Symptoms of war anxiety

War anxiety can gradually sneak up on you, or it can present suddenly in response to a trigger. Symptoms can be in your mind, in your body, or both. Physical symptoms of anxiety may include a racing heart, butterflies in your stomach, nausea, or dizziness. Some people develop full-blown panic attacks. For others, war anxiety presents as worries that spiral out of control, trouble sleeping, restlessness, or nightmares. Others may feel numb. Keep in mind that anxiety is often an appropriate response to life stressors, and a small amount of anxiety is adaptive — it signals your body to take a threat seriously.

Coping tools that work

When your mind is preoccupied by the war, or when you experience muscle tension or other physical symptoms, there are some strategies can help you break the anxiety cycle.

  • Limit your media exposure. Emotionally gripping news sells, and news that affects you negatively is more likely to be addictive. Breaking the habit of checking the news regularly may be the single most effective change in combating war anxiety. Attempt to limit your exposure (including social media) to less than 30 minutes daily, and try to avoid exposure before bed.
  • Reach out to others. Channeling anxiety into meaningful connection may lower your sense of helplessness. If you have a friend or acquaintance from Ukraine, consider checking in to offer support. If you prefer to volunteer or donate, consider one of these organizations.
  • Cultivate compassion. War anxiety can trigger anger, which also has its roots in loss of control. Anger can be directed toward populations or ethnic groups, or it may be displaced onto family members or friends with a different view. In addition to interventions such as mindfulness, physical activity, and breathing exercises, anger can be effectively challenged with compassion. Start by paying more attention to kindness around you, attempt to limit your judgments, and try to appreciate other perspectives.
  • Change your routine. Limiting media exposure, news updates, and political discussions will increase your free time during the day. Unfortunately, unstructured time usually results in more worrying, as our brains are hard-wired to do. Try to incorporate these anxiety-reducing activities instead:
    • Walk in the forest. Research suggests that as little as 15 minutes in nature can relieve stress and anxiety.
    • Increase the intensity of your physical activity. Any aerobic activity can reduce anxiety, but the higher the intensity of exercise, the greater the effects on anxiety.
    • Practice deep breathing and mindfulness. To reap the benefits, try to practice every day. Guided mindfulness can be done in person, or at home with CDs or mobile applications. Breathe2Relax is a free and evidence-based mobile app that teaches deep breathing exercises.

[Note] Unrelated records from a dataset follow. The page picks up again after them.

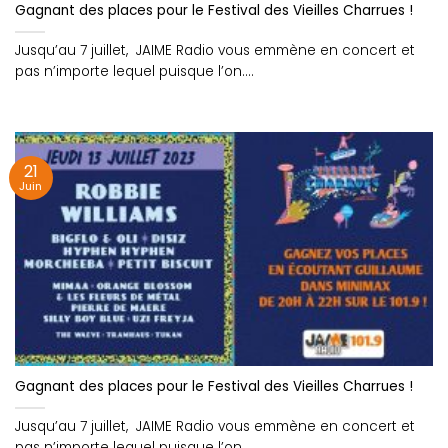
Gagnant des places pour le Festival des Vieilles Charrues !
Jusqu’au 7 juillet, JAIME Radio vous emmène en concert et
pas n’importe lequel puisque l’on....
21
Juin
Gagnant des places pour le Festival des Vieilles Charrues !
Jusqu’au 7 juillet, JAIME Radio vous emmène en concert et
pas n’importe lequel puisque l’on....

Finding additional support

For the majority of people with war anxiety, the symptoms will peak and then gradually pass. However, severe anxiety symptoms may require further attention, particularly as exposure to conflicts can trigger memories from past traumatic experiences. If war anxiety starts to interfere with your work, sleep, or general sense of well-being, speak with your primary care clinician about whether therapy or medications may be indicated. For speaking to children about the war, this pamphlet can be a helpful resource. The Disaster Distress Helpline (800-985-5990) is available 24/7 for crisis counseling, and it provides referrals to local resources.